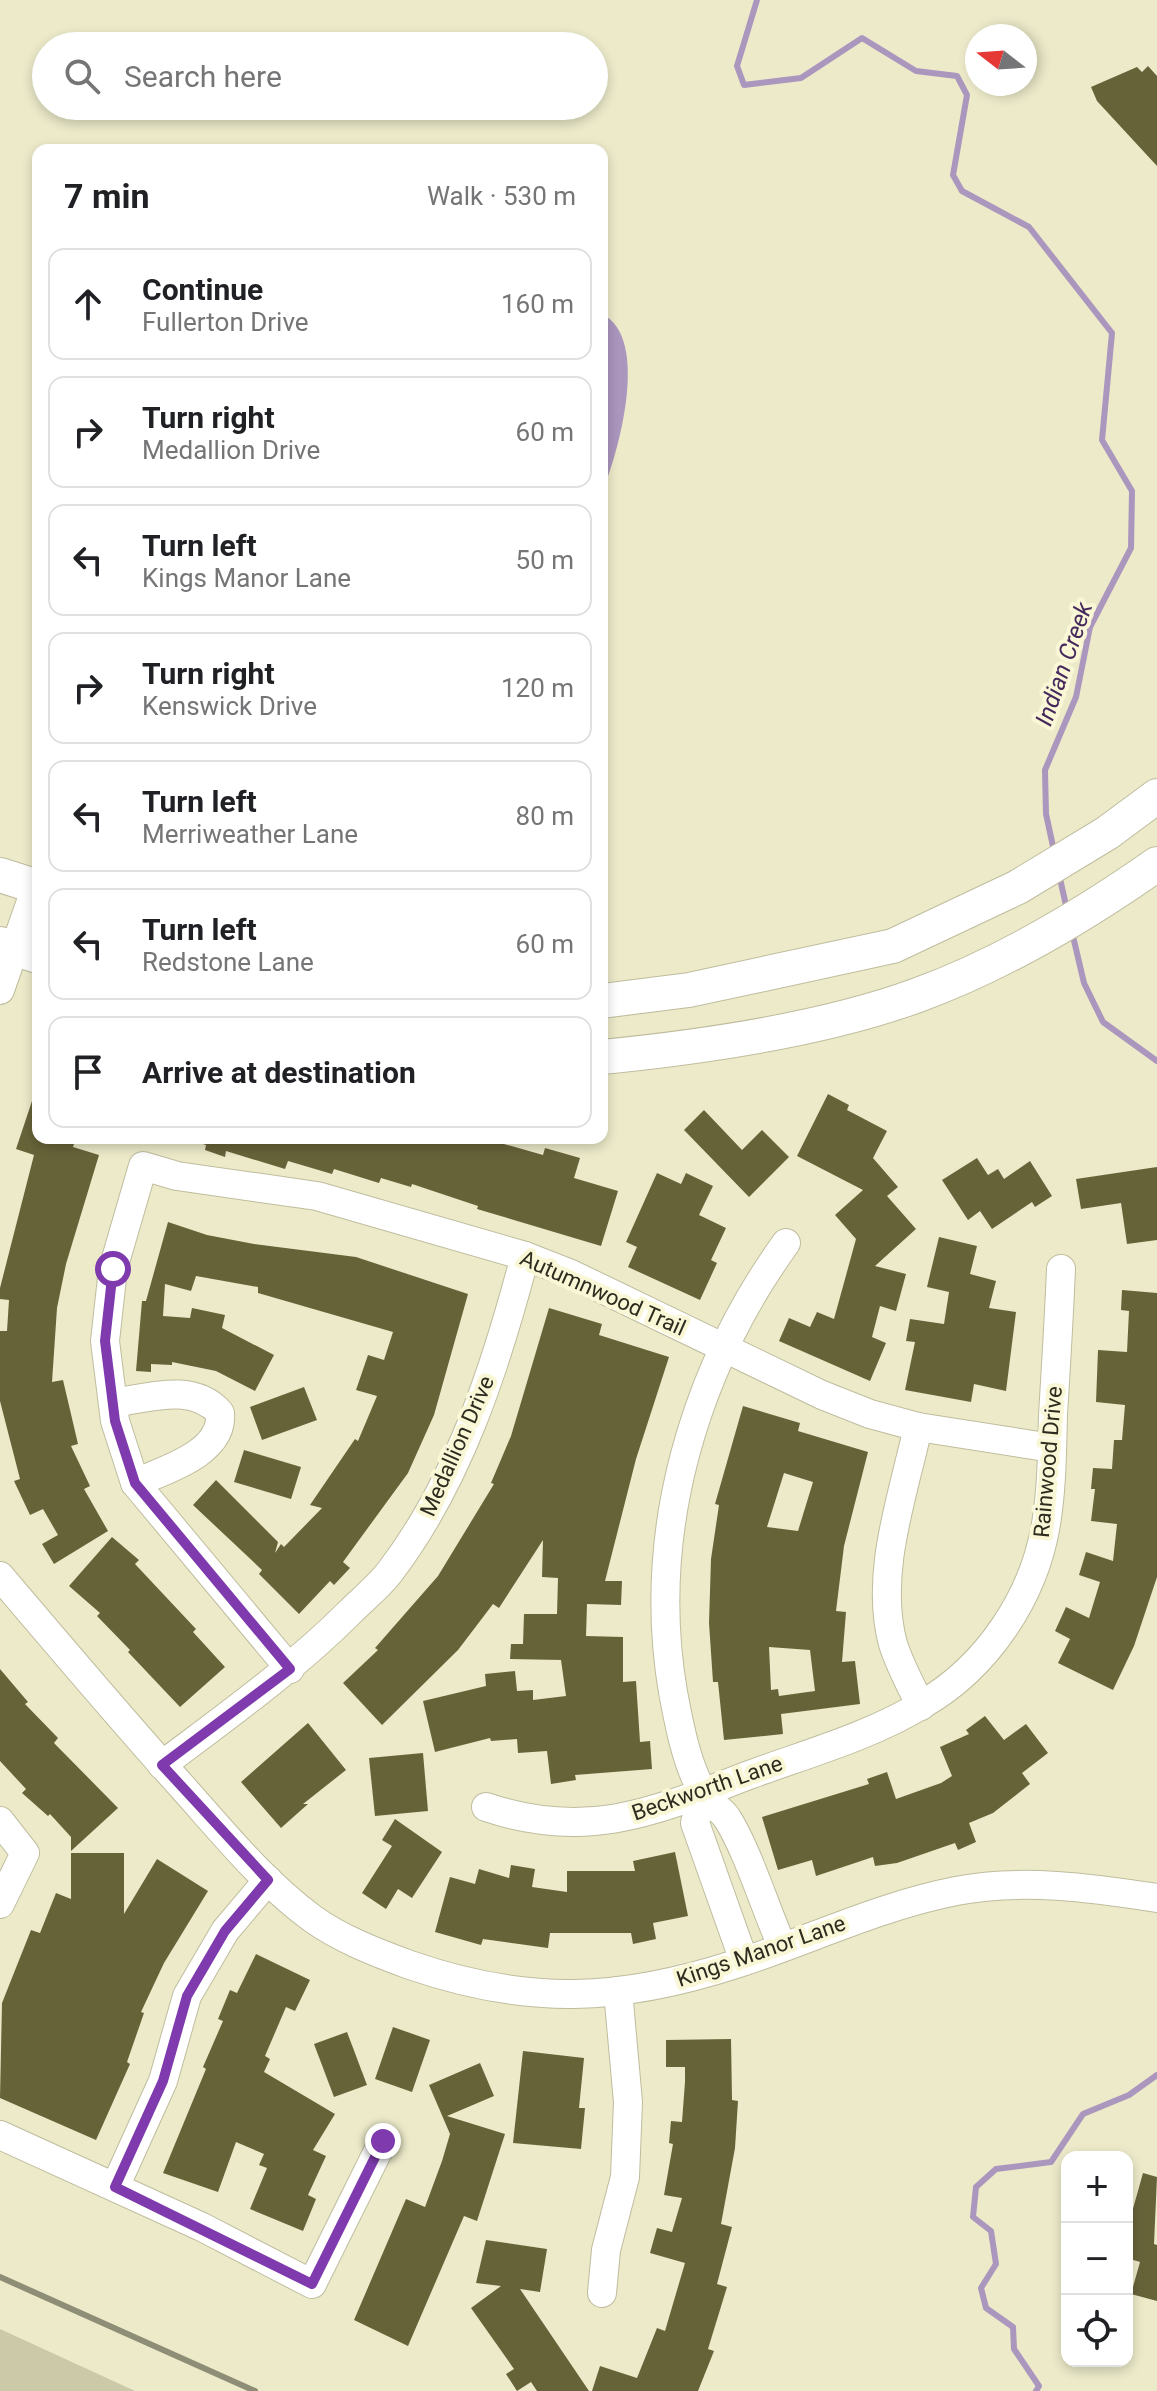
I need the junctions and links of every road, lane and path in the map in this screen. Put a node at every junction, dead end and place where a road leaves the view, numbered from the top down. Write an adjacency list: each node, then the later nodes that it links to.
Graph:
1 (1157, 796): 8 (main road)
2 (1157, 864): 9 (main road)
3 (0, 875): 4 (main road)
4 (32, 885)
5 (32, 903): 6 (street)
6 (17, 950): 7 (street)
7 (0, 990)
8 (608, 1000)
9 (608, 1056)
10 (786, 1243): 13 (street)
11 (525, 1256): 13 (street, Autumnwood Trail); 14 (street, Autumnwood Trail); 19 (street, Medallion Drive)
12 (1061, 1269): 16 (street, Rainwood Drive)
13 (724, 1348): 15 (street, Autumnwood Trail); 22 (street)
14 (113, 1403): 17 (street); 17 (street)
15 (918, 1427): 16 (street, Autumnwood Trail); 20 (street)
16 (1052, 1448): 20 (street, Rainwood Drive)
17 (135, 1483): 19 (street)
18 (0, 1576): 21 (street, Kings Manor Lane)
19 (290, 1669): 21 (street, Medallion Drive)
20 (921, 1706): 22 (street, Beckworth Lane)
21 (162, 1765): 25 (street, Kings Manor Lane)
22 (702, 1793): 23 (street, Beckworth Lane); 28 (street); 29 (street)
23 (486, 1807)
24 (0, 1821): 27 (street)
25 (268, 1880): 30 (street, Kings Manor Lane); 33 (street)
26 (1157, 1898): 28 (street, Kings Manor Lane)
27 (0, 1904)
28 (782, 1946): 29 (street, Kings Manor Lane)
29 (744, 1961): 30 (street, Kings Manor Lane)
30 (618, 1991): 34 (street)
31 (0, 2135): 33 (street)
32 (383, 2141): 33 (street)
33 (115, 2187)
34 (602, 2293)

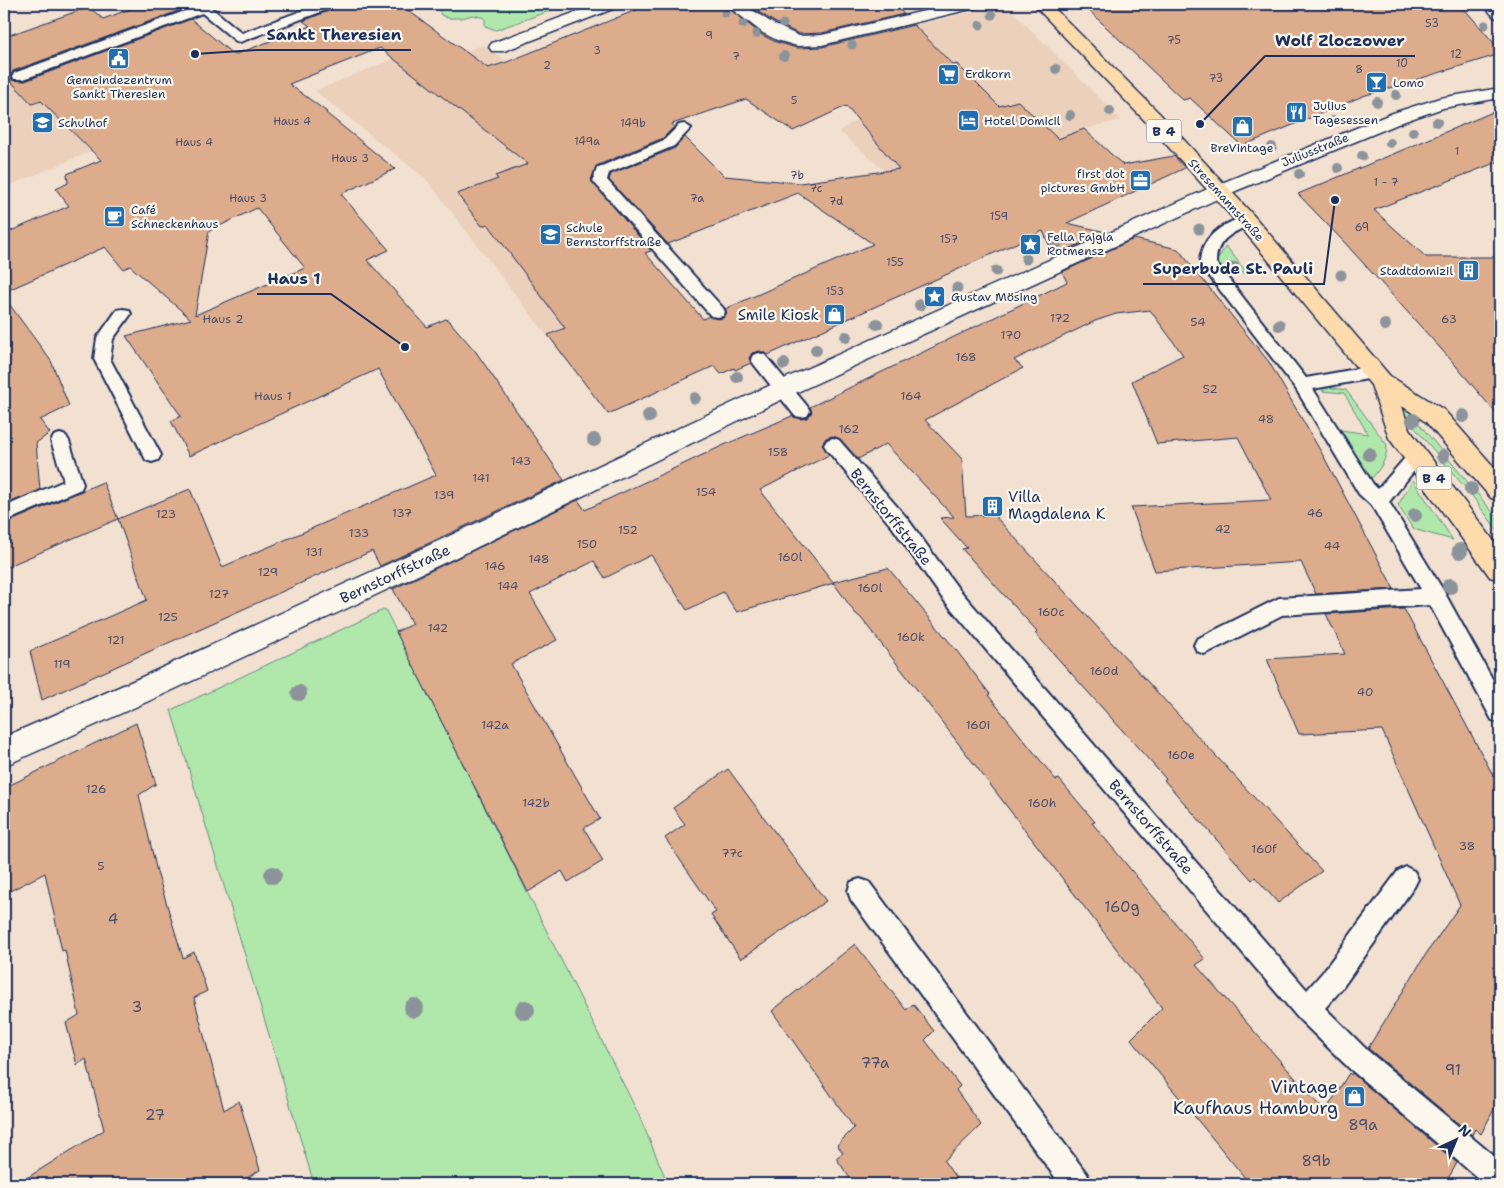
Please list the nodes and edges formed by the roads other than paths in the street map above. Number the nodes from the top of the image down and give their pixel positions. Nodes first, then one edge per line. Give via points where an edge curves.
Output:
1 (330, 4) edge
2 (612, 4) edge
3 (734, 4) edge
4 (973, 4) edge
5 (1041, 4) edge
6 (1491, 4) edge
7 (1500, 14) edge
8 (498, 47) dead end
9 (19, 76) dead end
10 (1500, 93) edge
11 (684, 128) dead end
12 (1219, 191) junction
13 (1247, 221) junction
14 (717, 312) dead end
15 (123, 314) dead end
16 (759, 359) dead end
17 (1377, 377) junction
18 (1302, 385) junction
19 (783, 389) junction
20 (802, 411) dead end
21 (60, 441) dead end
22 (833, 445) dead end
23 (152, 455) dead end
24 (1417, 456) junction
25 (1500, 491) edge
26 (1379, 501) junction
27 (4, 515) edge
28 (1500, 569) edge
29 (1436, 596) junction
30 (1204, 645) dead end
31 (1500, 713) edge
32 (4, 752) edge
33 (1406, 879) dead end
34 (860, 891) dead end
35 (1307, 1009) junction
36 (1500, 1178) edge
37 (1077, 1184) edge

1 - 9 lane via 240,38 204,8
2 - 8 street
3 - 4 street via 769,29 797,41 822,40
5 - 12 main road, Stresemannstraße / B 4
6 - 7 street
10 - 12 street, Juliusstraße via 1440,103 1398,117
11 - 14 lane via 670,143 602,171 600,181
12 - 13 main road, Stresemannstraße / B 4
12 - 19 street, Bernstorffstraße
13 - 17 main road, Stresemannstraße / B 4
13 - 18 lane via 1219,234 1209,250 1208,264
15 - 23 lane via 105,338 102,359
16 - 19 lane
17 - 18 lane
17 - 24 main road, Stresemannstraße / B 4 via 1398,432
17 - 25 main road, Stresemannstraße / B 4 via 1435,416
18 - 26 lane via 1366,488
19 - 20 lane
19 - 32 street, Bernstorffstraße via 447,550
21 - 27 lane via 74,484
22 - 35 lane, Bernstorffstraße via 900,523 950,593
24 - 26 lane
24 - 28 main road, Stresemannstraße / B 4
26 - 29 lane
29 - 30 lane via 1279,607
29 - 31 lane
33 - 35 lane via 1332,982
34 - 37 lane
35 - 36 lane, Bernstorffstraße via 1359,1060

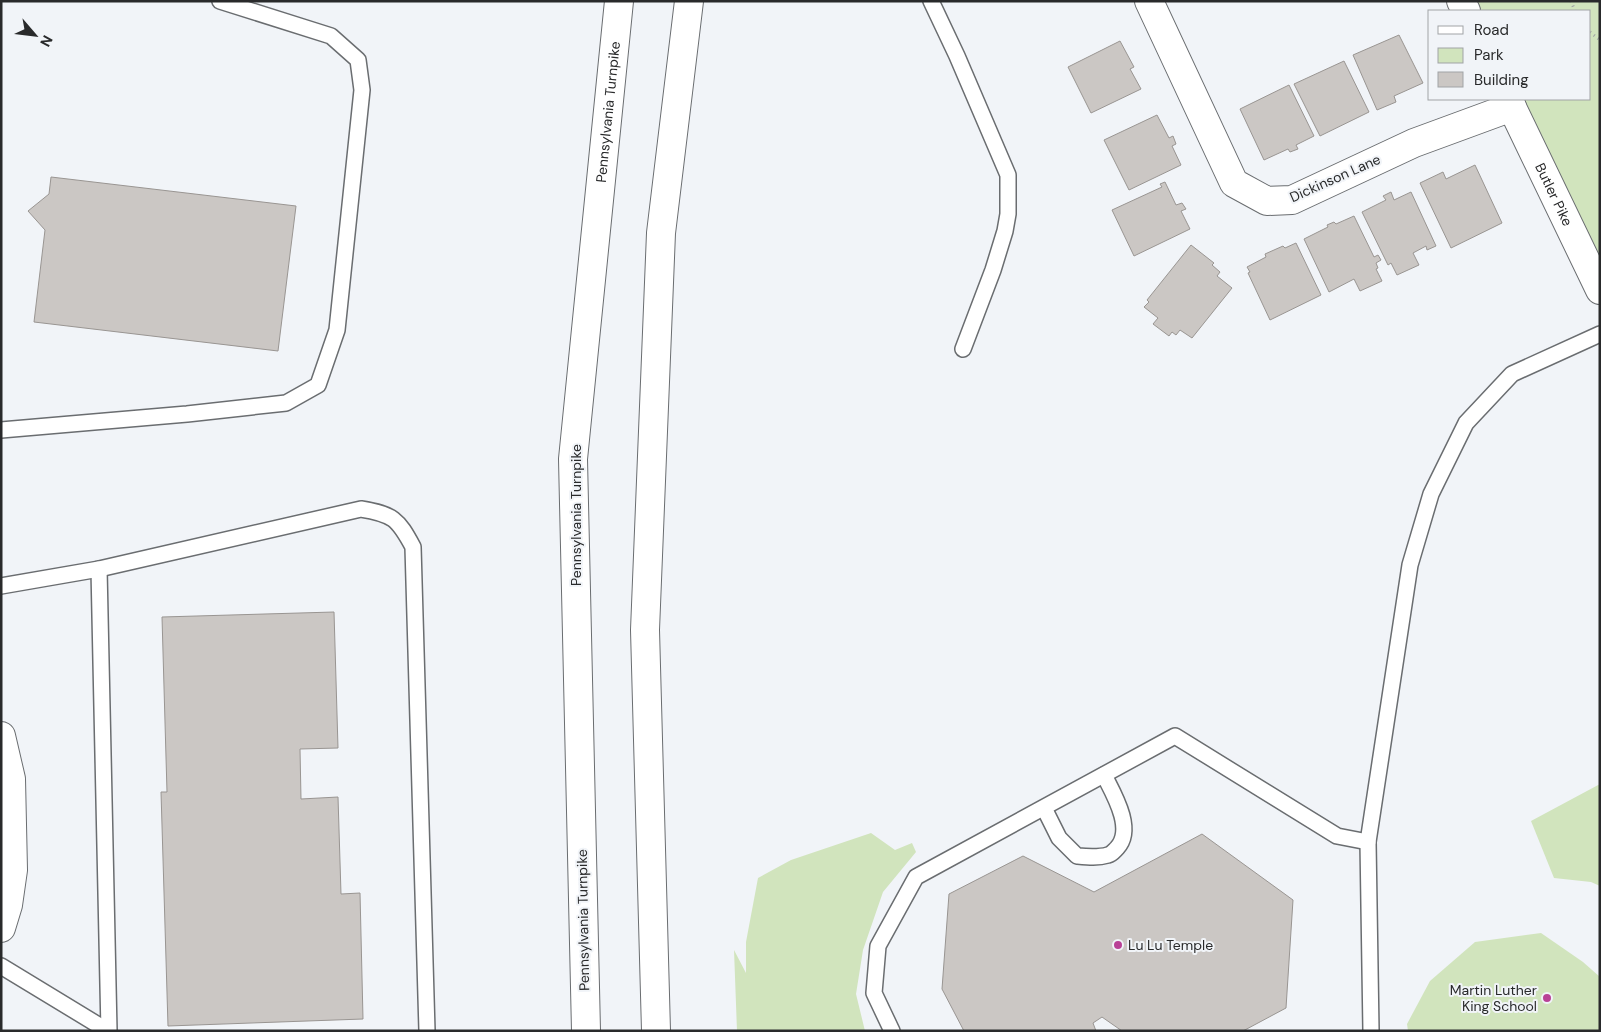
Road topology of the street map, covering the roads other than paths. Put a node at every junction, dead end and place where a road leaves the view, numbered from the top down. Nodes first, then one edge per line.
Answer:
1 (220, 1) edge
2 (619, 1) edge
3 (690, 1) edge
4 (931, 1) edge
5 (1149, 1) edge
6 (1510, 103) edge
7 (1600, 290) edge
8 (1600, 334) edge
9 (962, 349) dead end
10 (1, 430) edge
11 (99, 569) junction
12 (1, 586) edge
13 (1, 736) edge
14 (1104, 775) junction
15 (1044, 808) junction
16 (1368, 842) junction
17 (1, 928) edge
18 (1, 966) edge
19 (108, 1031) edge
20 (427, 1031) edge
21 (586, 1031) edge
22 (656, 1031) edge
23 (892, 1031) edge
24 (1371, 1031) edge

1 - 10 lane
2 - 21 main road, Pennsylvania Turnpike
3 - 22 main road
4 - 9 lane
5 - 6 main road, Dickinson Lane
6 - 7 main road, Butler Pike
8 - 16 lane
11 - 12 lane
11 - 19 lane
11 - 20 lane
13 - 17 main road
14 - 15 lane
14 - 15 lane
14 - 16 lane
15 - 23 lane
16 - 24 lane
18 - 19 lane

EXERCISE DIRECTIONS:
Retype the listing above exactly as it appears, omitting the pictures.

TASK SOLUTION:
I need the junctions and links of every road, lane and path in the map in this screen. Put a node at every junction, dead end and place where a road leaves the view, numbered from the top down. Write an adjacency list: each node, then the later nodes that it links to.
Graph:
1 (1157, 796): 8 (main road)
2 (1157, 864): 9 (main road)
3 (0, 875): 4 (main road)
4 (32, 885)
5 (32, 903): 6 (street)
6 (17, 950): 7 (street)
7 (0, 990)
8 (608, 1000)
9 (608, 1056)
10 (786, 1243): 13 (street)
11 (525, 1256): 13 (street, Autumnwood Trail); 14 (street, Autumnwood Trail); 19 (street, Medallion Drive)
12 (1061, 1269): 16 (street, Rainwood Drive)
13 (724, 1348): 15 (street, Autumnwood Trail); 22 (street)
14 (113, 1403): 17 (street); 17 (street)
15 (918, 1427): 16 (street, Autumnwood Trail); 20 (street)
16 (1052, 1448): 20 (street, Rainwood Drive)
17 (135, 1483): 19 (street)
18 (0, 1576): 21 (street, Kings Manor Lane)
19 (290, 1669): 21 (street, Medallion Drive)
20 (921, 1706): 22 (street, Beckworth Lane)
21 (162, 1765): 25 (street, Kings Manor Lane)
22 (702, 1793): 23 (street, Beckworth Lane); 28 (street); 29 (street)
23 (486, 1807)
24 (0, 1821): 27 (street)
25 (268, 1880): 30 (street, Kings Manor Lane); 33 (street)
26 (1157, 1898): 28 (street, Kings Manor Lane)
27 (0, 1904)
28 (782, 1946): 29 (street, Kings Manor Lane)
29 (744, 1961): 30 (street, Kings Manor Lane)
30 (618, 1991): 34 (street)
31 (0, 2135): 33 (street)
32 (383, 2141): 33 (street)
33 (115, 2187)
34 (602, 2293)

Please list the nodes and edges formed by the roads other than paths in the street map above. Number the nodes from the top of the image down and give their pixel positions. Nodes first, then one edge per line. Give via points where an edge curves.
Output:
1 (330, 4) edge
2 (612, 4) edge
3 (734, 4) edge
4 (973, 4) edge
5 (1041, 4) edge
6 (1491, 4) edge
7 (1500, 14) edge
8 (498, 47) dead end
9 (19, 76) dead end
10 (1500, 93) edge
11 (684, 128) dead end
12 (1219, 191) junction
13 (1247, 221) junction
14 (717, 312) dead end
15 (123, 314) dead end
16 (759, 359) dead end
17 (1377, 377) junction
18 (1302, 385) junction
19 (783, 389) junction
20 (802, 411) dead end
21 (60, 441) dead end
22 (833, 445) dead end
23 (152, 455) dead end
24 (1417, 456) junction
25 (1500, 491) edge
26 (1379, 501) junction
27 (4, 515) edge
28 (1500, 569) edge
29 (1436, 596) junction
30 (1204, 645) dead end
31 (1500, 713) edge
32 (4, 752) edge
33 (1406, 879) dead end
34 (860, 891) dead end
35 (1307, 1009) junction
36 (1500, 1178) edge
37 (1077, 1184) edge

1 - 9 lane via 240,38 204,8
2 - 8 street
3 - 4 street via 769,29 797,41 822,40
5 - 12 main road, Stresemannstraße / B 4
6 - 7 street
10 - 12 street, Juliusstraße via 1440,103 1398,117
11 - 14 lane via 670,143 602,171 600,181
12 - 13 main road, Stresemannstraße / B 4
12 - 19 street, Bernstorffstraße
13 - 17 main road, Stresemannstraße / B 4
13 - 18 lane via 1219,234 1209,250 1208,264
15 - 23 lane via 105,338 102,359
16 - 19 lane
17 - 18 lane
17 - 24 main road, Stresemannstraße / B 4 via 1398,432
17 - 25 main road, Stresemannstraße / B 4 via 1435,416
18 - 26 lane via 1366,488
19 - 20 lane
19 - 32 street, Bernstorffstraße via 447,550
21 - 27 lane via 74,484
22 - 35 lane, Bernstorffstraße via 900,523 950,593
24 - 26 lane
24 - 28 main road, Stresemannstraße / B 4
26 - 29 lane
29 - 30 lane via 1279,607
29 - 31 lane
33 - 35 lane via 1332,982
34 - 37 lane
35 - 36 lane, Bernstorffstraße via 1359,1060

Road topology of the street map, covering the roads other than paths. Put a node at every junction, dead end and place where a road leaves the view, numbered from the top down. Nodes first, then one edge per line.
Answer:
1 (220, 1) edge
2 (619, 1) edge
3 (690, 1) edge
4 (931, 1) edge
5 (1149, 1) edge
6 (1510, 103) edge
7 (1600, 290) edge
8 (1600, 334) edge
9 (962, 349) dead end
10 (1, 430) edge
11 (99, 569) junction
12 (1, 586) edge
13 (1, 736) edge
14 (1104, 775) junction
15 (1044, 808) junction
16 (1368, 842) junction
17 (1, 928) edge
18 (1, 966) edge
19 (108, 1031) edge
20 (427, 1031) edge
21 (586, 1031) edge
22 (656, 1031) edge
23 (892, 1031) edge
24 (1371, 1031) edge

1 - 10 lane
2 - 21 main road, Pennsylvania Turnpike
3 - 22 main road
4 - 9 lane
5 - 6 main road, Dickinson Lane
6 - 7 main road, Butler Pike
8 - 16 lane
11 - 12 lane
11 - 19 lane
11 - 20 lane
13 - 17 main road
14 - 15 lane
14 - 15 lane
14 - 16 lane
15 - 23 lane
16 - 24 lane
18 - 19 lane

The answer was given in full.